フクロウ迷子事件
| 学芸室より
迷子の発見、そして保護
先日、美術館のゲートを開けようとしたらフクロウの子どもを発見しました。どうやら夜の飛行練習のあと母フクロウとはぐれてしまい、いつの間にか朝になってしまった、、、という迷子でした。美術館のマスコットとしてずっといてほしいと思ったのですが、鳥獣保護法も頭によぎったので県に相談。それから、野鳥の会の専門家に来ていただき山へ還してもらいました。

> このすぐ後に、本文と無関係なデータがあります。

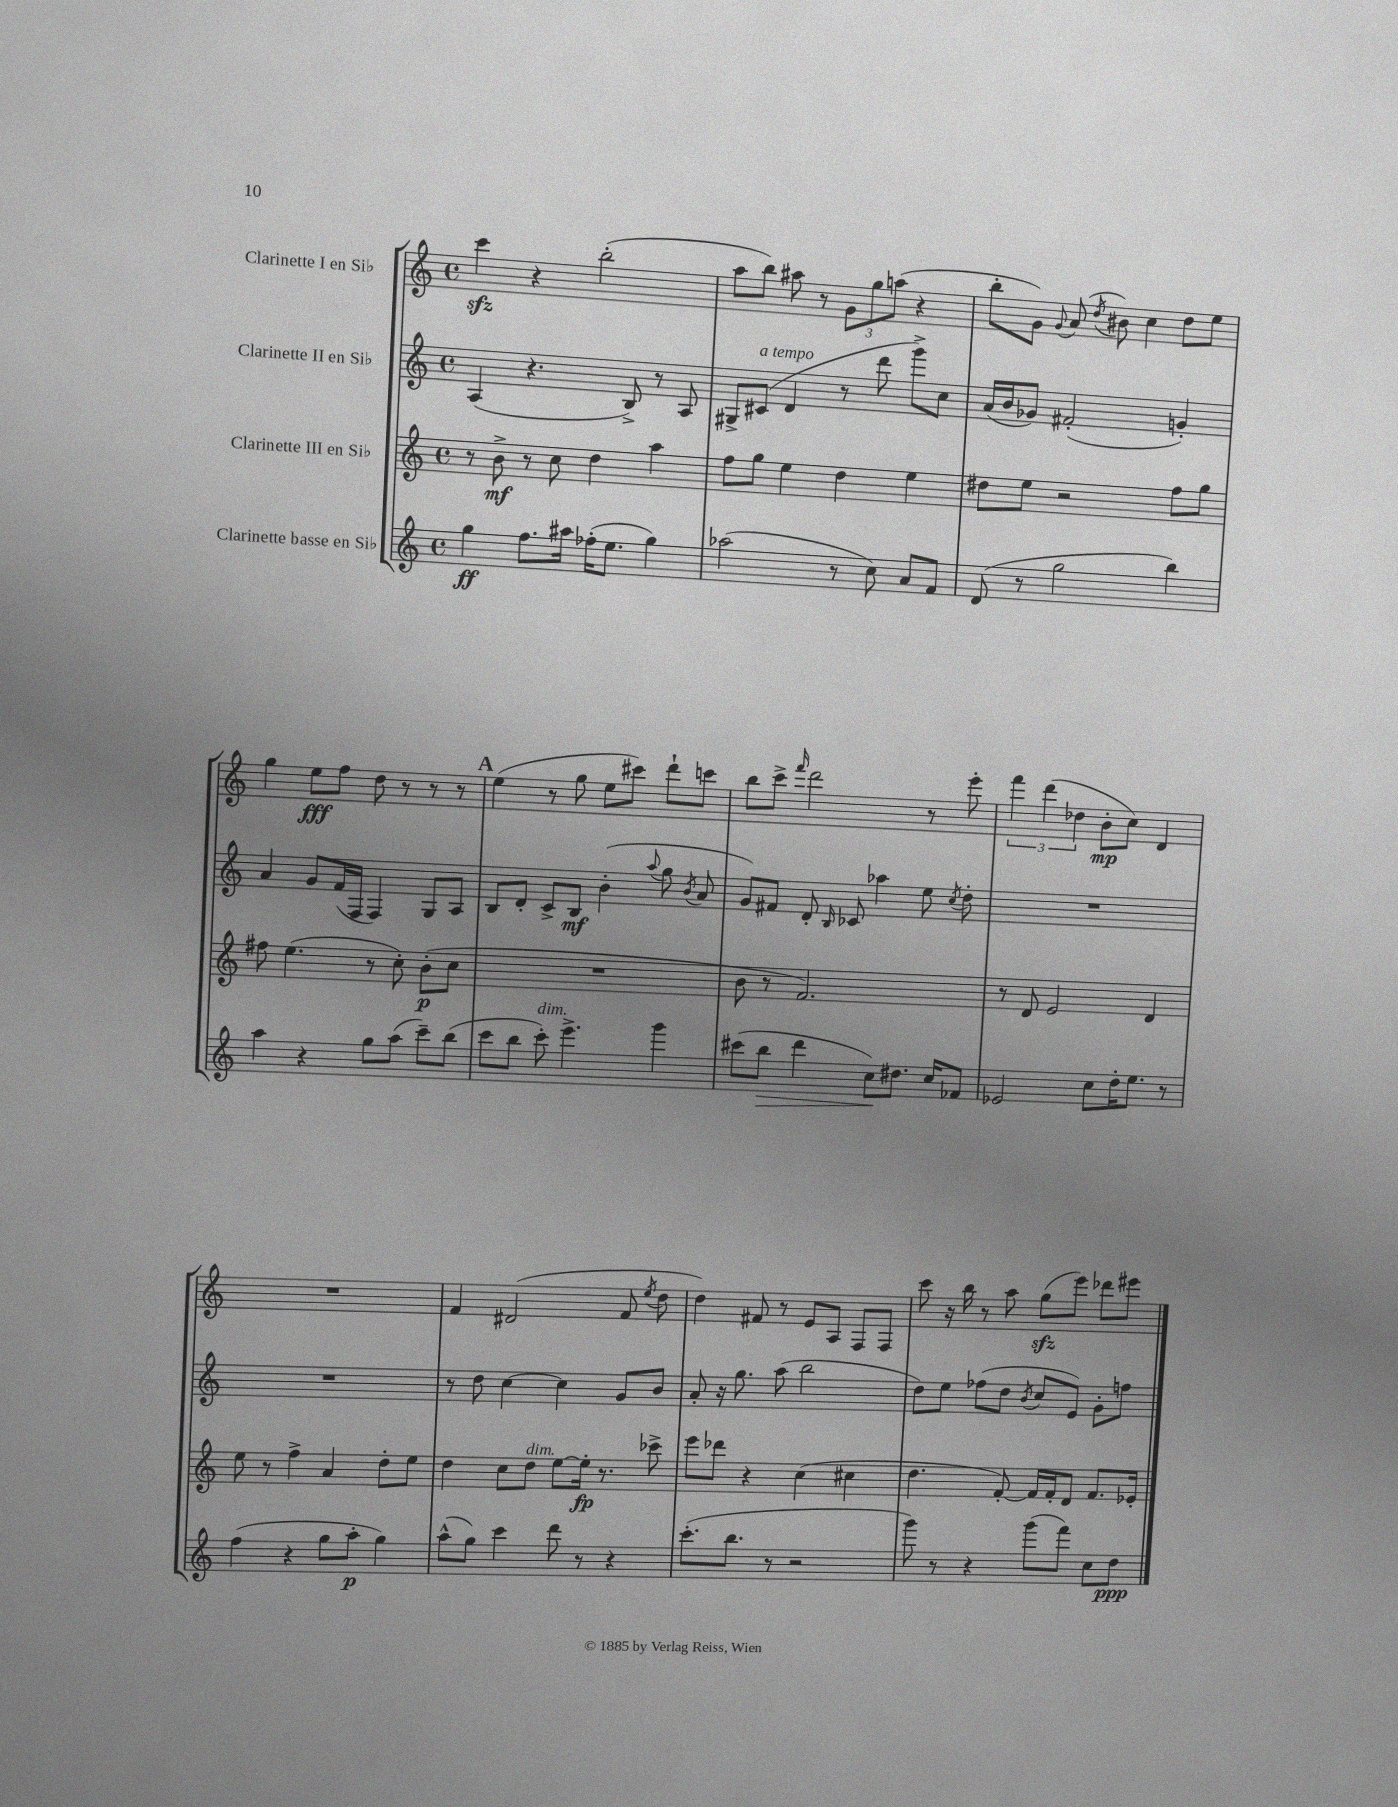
<<
\new StaffGroup <<
\new Staff = "s0" \with { instrumentName = "Clarinette I en Sib" } {
    \clef treble \key c \major \defaultTimeSignature \time 4/4
    \autoBeamOff c'''4\sfz r4 b''2-.( |
    a''8[ b''8]) ais''8 r8 \tuplet 3/2 { g'8[ g''8 a''8]( } r4 |
    b''8[-. g'8]) \appoggiatura { g'8 } a'8( \acciaccatura { d''8 } bis'8) c''4 d''8[ e''8] |
    g''4 e''8[\fff f''8] d''8 r8 r8 r8 |
    \mark \markup { \bold "A" } e''4( r8 g''8 e''8[ cis'''8]) d'''8[-! c'''8] |
    b''8[ c'''8]-> \grace { f'''16 } d'''2 r8 e'''8-. |
    \tuplet 3/2 { f'''4 d'''4( des''4 } b'8[-.\mp c''8]) d'4 |
    R1 |
    f'4 dis'2( f'8 \acciaccatura { e''8 } d''8 |
    d''4) fis'8 r8 e'8[ a8] f8[ f8] |
    c'''8 r16 b''16 r8 a''8 g''8[\sfz( e'''8]) des'''8[ eis'''8] \bar "|." |
}
\new Staff = "s1" \with { instrumentName = "Clarinette II en Sib" } {
    \clef treble \key c \major \defaultTimeSignature \time 4/4
    \autoBeamOff a4( r4. b8->) r8 a8 |
    gis8[-> cis'8]^\markup { \italic "a tempo" }( d'4 r8 d'''8 g'''8[->) c''8] |
    a'16[( b'16 ges'8]) fis'2-.( g'4-.) |
    a'4 g'8[ f'16( f16] f4) g8[ a8] |
    \mark \markup { \bold "A" } b8[ d'8]-. c'8[-> b8]\mf b'4-.( \appoggiatura { a''8 } g''8 \acciaccatura { b'8 } a'8 |
    g'8[) fis'8] d'8-. \grace { b16 } ces'8 aes''4 e''8 \acciaccatura { c''8 } d''8-. |
    R1 |
    R1 |
    r8 d''8 c''4~ c''4 g'8[ b'8] |
    a'8-. r16 g''8. a''8( b''2 |
    d''8[) e''8] fes''8[( d''8] \acciaccatura { b'8 } c''8[ e'8]) g'8[-. f''8] \bar "|." |
}
\new Staff = "s2" \with { instrumentName = "Clarinette III en Sib" } {
    \clef treble \key c \major \defaultTimeSignature \time 4/4
    \autoBeamOff r8 b'8->\mf r8 c''8 d''4 a''4 |
    f''8[ g''8] e''4 d''4 e''4 |
    dis''8[ e''8] r2 f''8[ g''8] |
    fis''8 e''4.( r8 c''8-.) b'8[-.\p( c''8] |
    \mark \markup { \bold "A" } R1 |
    b'8 r8 f'2.) |
    r8 d'8 e'2 d'4 |
    e''8 r8 f''4-> a'4 d''8[-. e''8] |
    d''4 c''8[ d''8]^\markup { \italic "dim." } e''8[~ e''16]-.\fp r8. ces'''8-> |
    e'''8[ des'''8] r4 c''4( cis''4 |
    d''4. f'8~-.) f'16[ f'16-. d'8] f'8.[ ees'16]-. \bar "|." |
}
\new Staff = "s3" \with { instrumentName = "Clarinette basse en Sib" } {
    \clef treble \key c \major \defaultTimeSignature \time 4/4
    \autoBeamOff g''4\ff f''8.[ ais''16] fes''16[-.( e''8.] g''4) |
    aes''2( r8 c''8) a'8[ f'8] |
    d'8( r8 g''2 b''4) |
    a''4 r4 g''8[ a''8]( c'''8[--) b''8]( |
    \mark \markup { \bold "A" } c'''8[ b''8] c'''8-.^\markup { \italic "dim." }) e'''4.-> g'''4 |
    cis'''8[( b''8]\> d'''4 c''8[\!) dis''8.] c''16[ fes'8] |
    ees'2 c''8[ d''16-. e''8.] r8 |
    f''4( r4 g''8[ a''8]-.\p g''4) |
    a''8[-^( g''8]) c'''4 d'''8 r8 r4 |
    c'''8.[-.( b''8.] r8 r2 |
    g'''8) r8 r4 g'''8[( f'''8]) c''8[ d''8]\ppp \bar "|." |
}
>>
>>
\layout { \context { \Score \remove "Bar_number_engraver" } }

モフモフの体毛、キュルルンとした瞳、パチパチとゆっくり瞬きする姿、すべての所作が可愛かったフクロウちゃん(短い付き合いでしたがフーちゃんと呼んでいました)。アオバヅクという種類で、夜になると母フクロウが「ほーほー」鳴いて子供を探すそうです。無事に親子が合流できますように。
邦坊が描いた鳥たち
保護に協力をしてくれたFさんは、近くにお住まいの野鳥の専門家。お礼をかねて美術館もご案内したのですが、ついでに邦坊が描いた鳥の絵を見ながら、いろいろ教えていただきました。例えばフクロウの名前「アオバヅク、オオコノハヅク、コノハヅク、トラフヅク、コミミヅク‥」。どうやら「~ヅク」という名前が多いようです。「琴平に住んでいた邦坊さんならオオコノハヅクを描いていたのかもね」という豆知識もいただきました。
邦坊の絵画は、スケッチや写真がもとになっていますが、必ずしも写実的に風景を描写しているわけではありません。しかし、モデルの名前(今回であれば鳥名)が分かると、絵画の見方も変わってくるものです。迷子事件のおかけで、改めて邦坊の作品は、美術的な視点だけでなく自然史の知識も楽しめる、そんな面白さを見出すことが出来ました。(ちなみに、モノクロの作品は、邦坊の旧宅にあった写真資料です。すべてではありませんが、販売や譲渡などをするときは、記録として写真を撮っていたようです。)
御礼
最後にひとつ御礼を。
フクロウ迷子事件に関しまして、様々な分野の方にご協力いただきました。
皆様のご厚意に感謝申し上げます。ありがとうございました。